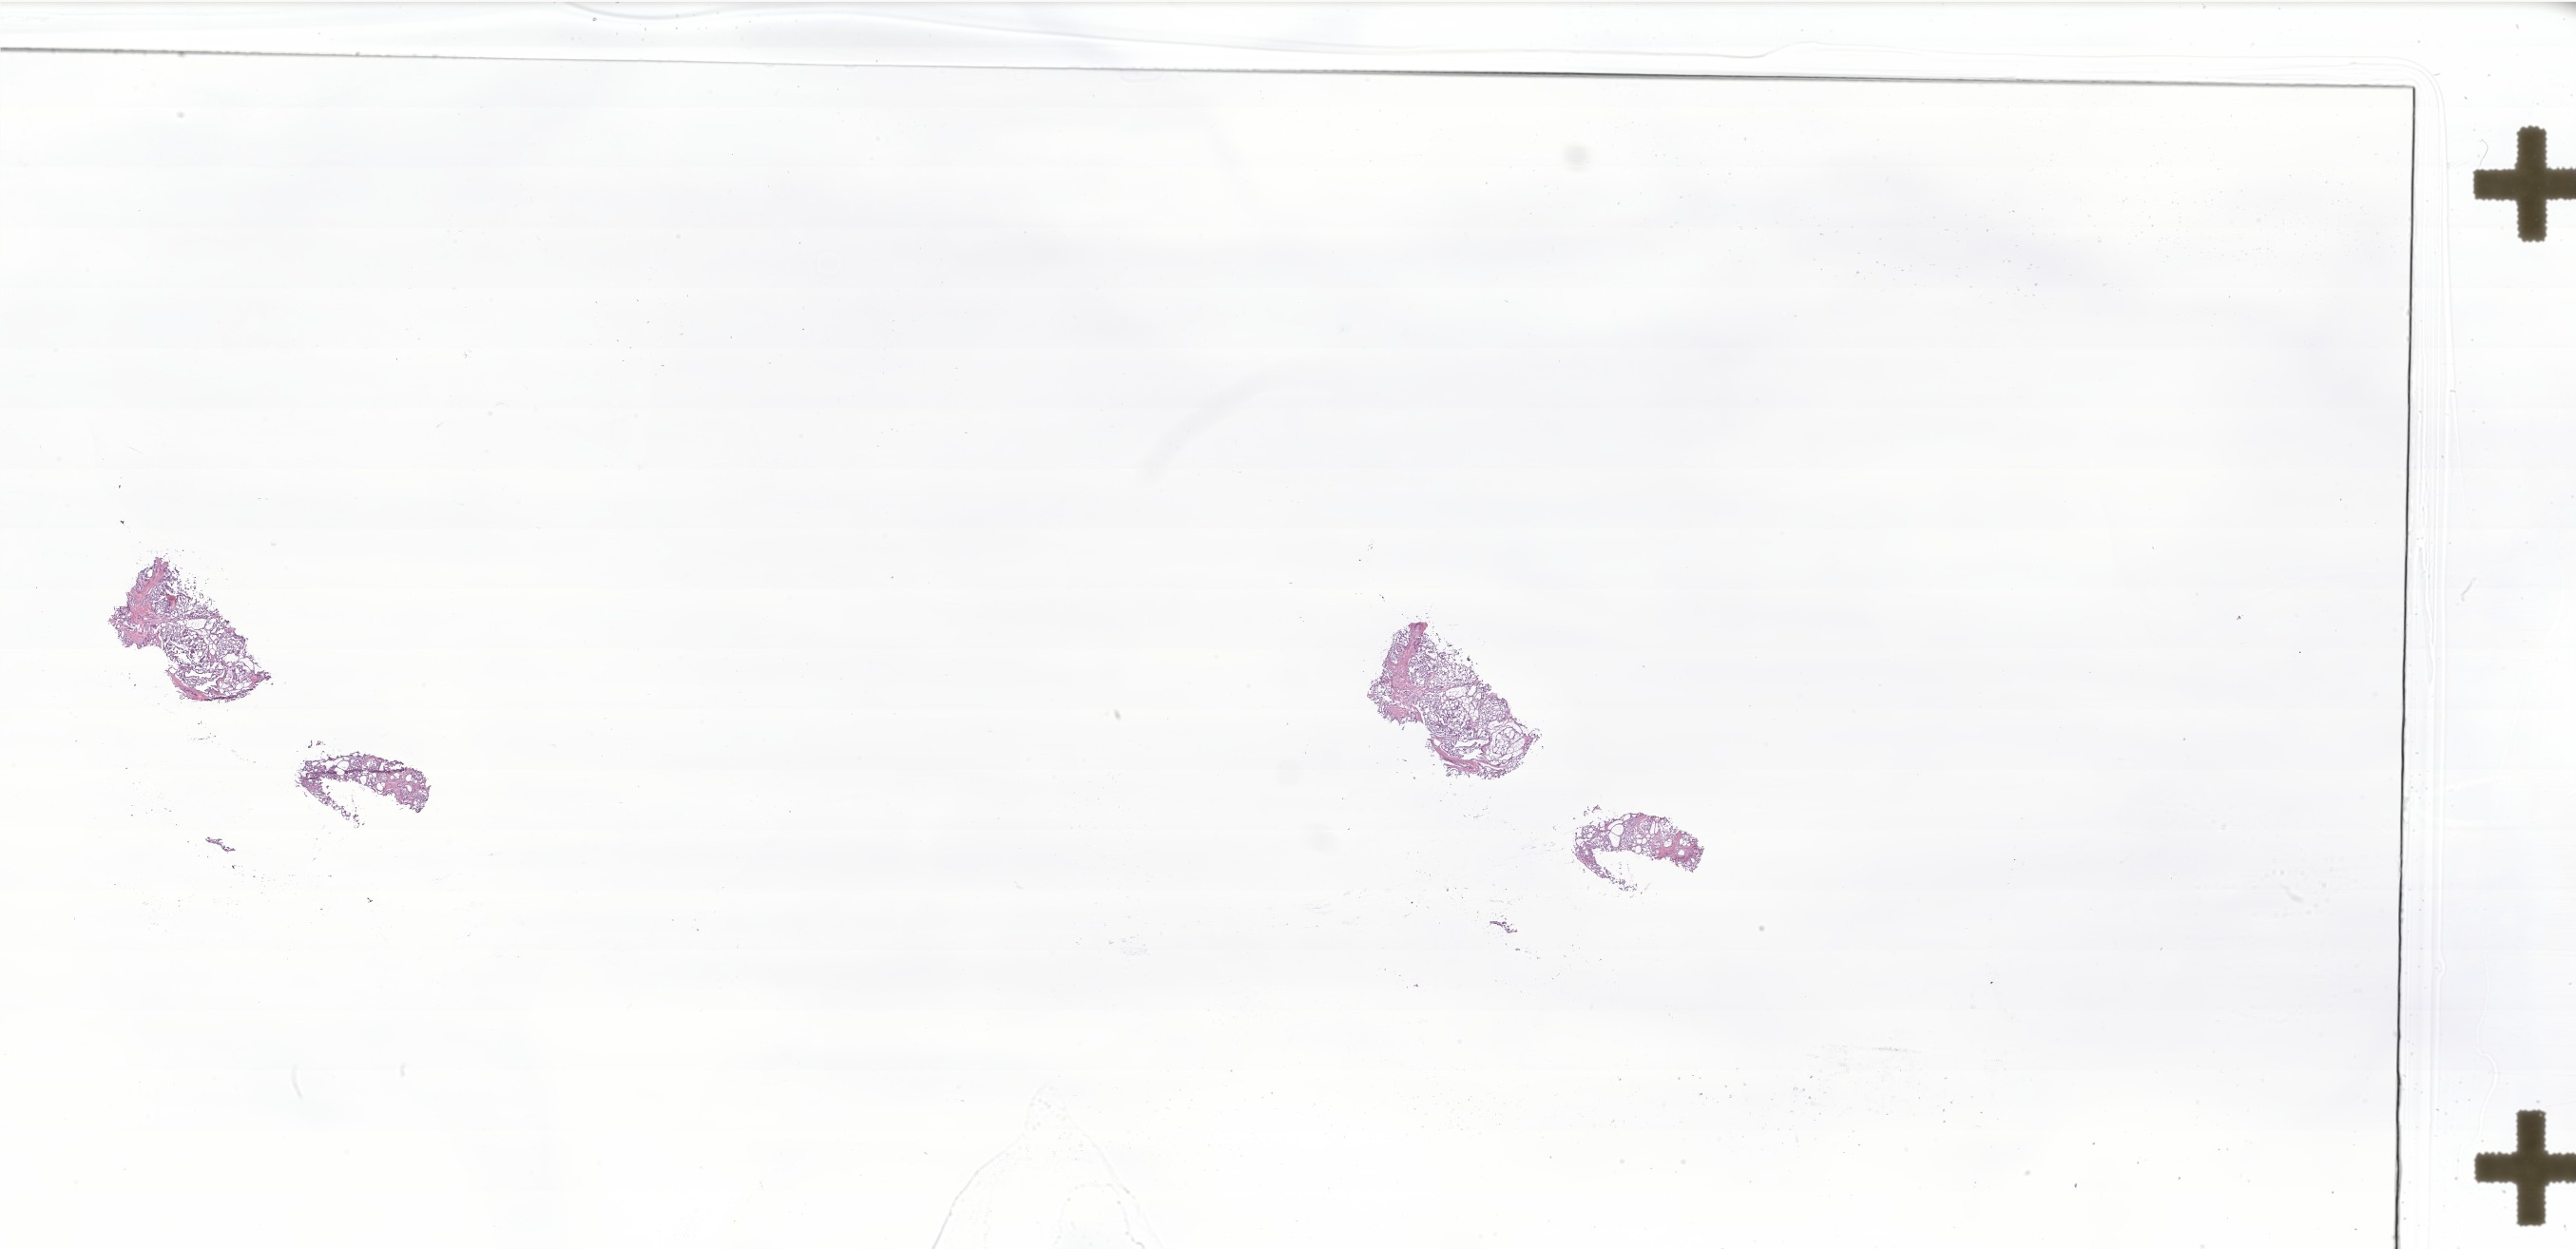
Whole-slide image, H&E stain of tumor tissue from the thyroid, a low-resolution overview of the entire scanned area, about 45.7 x 22.2 mm; frozen section. Patient female; age 157 months.
- diagnosis: Papillary carcinoma, follicular variant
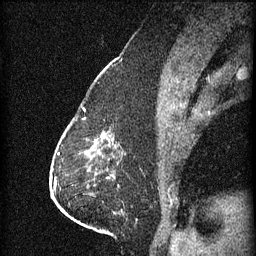
Breast MRI (dynamic contrast-enhanced), one sagittal slice; 3 images stored at this slice position (order not interpretable as contrast timing); 1.5 T; TE 4.2 ms, TR 11 ms; 1.5 mm slice thickness; 256 × 256 image matrix, field of view 180 × 180 mm. Female patient, age 63 years.
Structures marked on this image (semi-automatic segmentation, software-assisted and operator-edited):
- analysis volume of interest (the breast-tissue region the enhancement analysis was run in; not a lesion): bounding box (x1, y1, x2, y2) in pixels: (86, 130, 125, 153)
- tumour enhancement mask (voxels above the 70 % enhancement threshold inside the analysis volume of interest): (92, 134, 105, 151)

+--

* **Problem statement**:
Wherever a picture appears in the listing above, drop it, and restate the rest exactly.

* **Reply to the task**:
Whole-slide image, H&E stain of tumor tissue from the thyroid, a low-resolution overview of the entire scanned area, about 45.7 x 22.2 mm; frozen section. Patient female; age 157 months.
- diagnosis: Papillary carcinoma, follicular variant
Breast MRI (dynamic contrast-enhanced), one sagittal slice; 3 images stored at this slice position (order not interpretable as contrast timing); 1.5 T; TE 4.2 ms, TR 11 ms; 1.5 mm slice thickness; 256 × 256 image matrix, field of view 180 × 180 mm. Female patient, age 63 years.
Structures marked on this image (semi-automatic segmentation, software-assisted and operator-edited):
- analysis volume of interest (the breast-tissue region the enhancement analysis was run in; not a lesion): bounding box (x1, y1, x2, y2) in pixels: (86, 130, 125, 153)
- tumour enhancement mask (voxels above the 70 % enhancement threshold inside the analysis volume of interest): (92, 134, 105, 151)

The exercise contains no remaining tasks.